In asking what grounds existed when the order was made, the court was not restricted to the evidence before the court which made the order and could consider new material. In terms of the admission of fresh evidence, the Ladd v Marshall test had no bearing in the bankruptcy jurisdiction, and the fact that new material could have been put before the court hearing the bankruptcy petition did not necessarily prevent its admission on an annulment application. Where no new material had emerged between the making of the order and the hearing of the annulment application, the court would not normally allow the applicant to effectively re-run his argument before a different judge in the hope of a different result.
In the case of Fehily & Another v Atkinson & Another  Bus. L.R.695 the bankrupt made an application to annul the bankruptcy order on the basis that she had entered into a voluntary arrangement at a time when she lacked mental capacity to do so. The bankrupt was unsuccessful in her application to annul the bankruptcy order relying on a lack of mental capacity. The court identified the legal tests in relation to mental capacity. The court stated “that in order for a person to have the required mental capacity to enter into a particular transaction they had to be able to absorb, retain, understand, process and weigh information about the key features and effects of the transaction and the alternatives to it; that the question was issue and time specific and was focused on the person's ability to understand the key features of a transaction, not on whether they actually understood them; that the fact that a person needed help in understanding the transaction did not prevent them from having the capacity to understand it.”

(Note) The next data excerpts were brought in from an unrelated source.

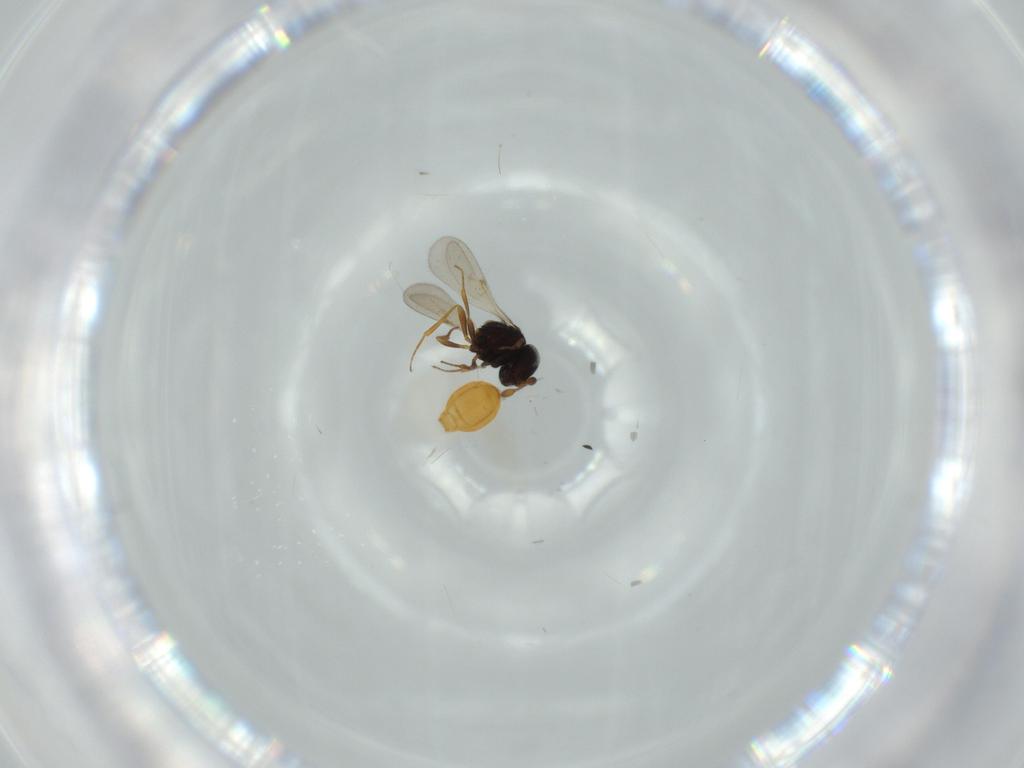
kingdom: Animalia
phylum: Arthropoda
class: Insecta
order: Hymenoptera
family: Scelionidae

Section 282(1)(b) of the Insolvency Act 1986
In order to apply to annul under s. 282(1)(b), an applicant would need to satisfy the court that all bankruptcy debts and expenses have been paid or secured to its satisfaction. In order to enable an applicant to apply to annul her bankruptcy under s. 282(1)(b), an applicant would need to be in a position to pay or provide security for any outstanding sums to other creditors who proved in the bankruptcy as well as the costs of making the annulment application.

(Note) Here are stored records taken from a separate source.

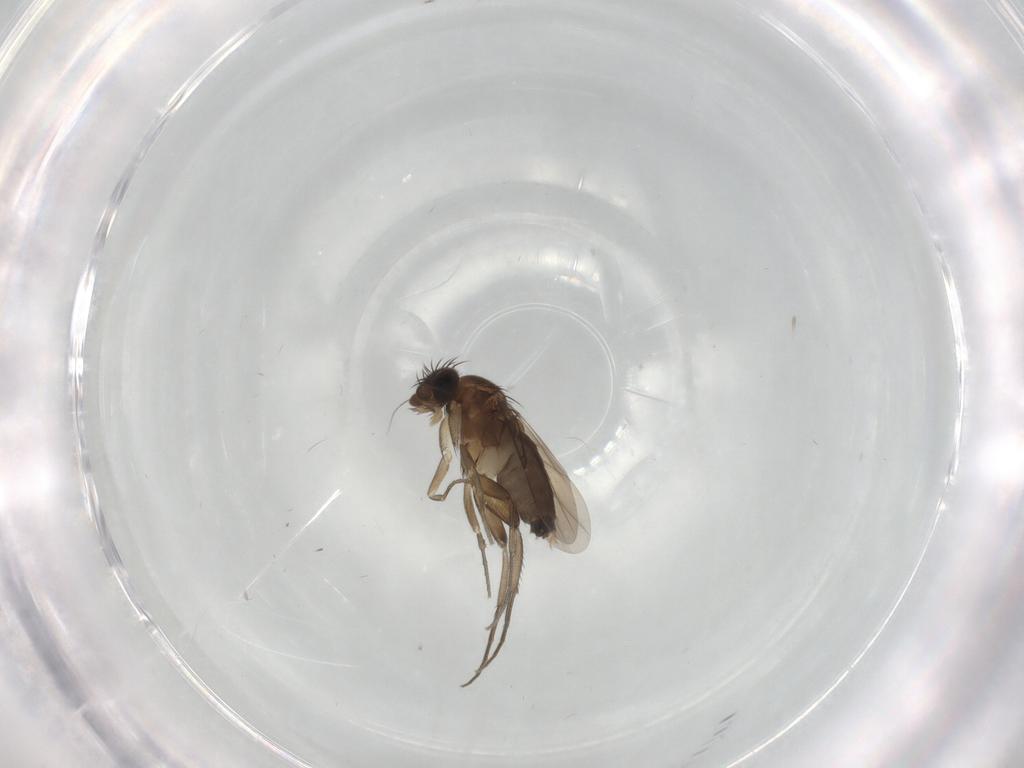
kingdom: Animalia
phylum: Arthropoda
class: Insecta
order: Diptera
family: Phoridae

Upon any application to annul under s. 282(1)(b), the trustee/s in bankruptcy would be required to file a report with the court dealing with a number of matters, including the extent to which the bankruptcy debts and expenses have been paid or satisfactorily secured: Insolvency (England and Wales) Rules 2016, r. 10.133. Therefore, it would be useful to attempt to discuss any proposed annulment application with a trustee/s to obtain their views on it. If the trustee/s are likely to provide a negative report to the court, it would be better to seek to ascertain this before an application is made, so that an applicant could attempt to address any problems that the trustees might identify before an application is made.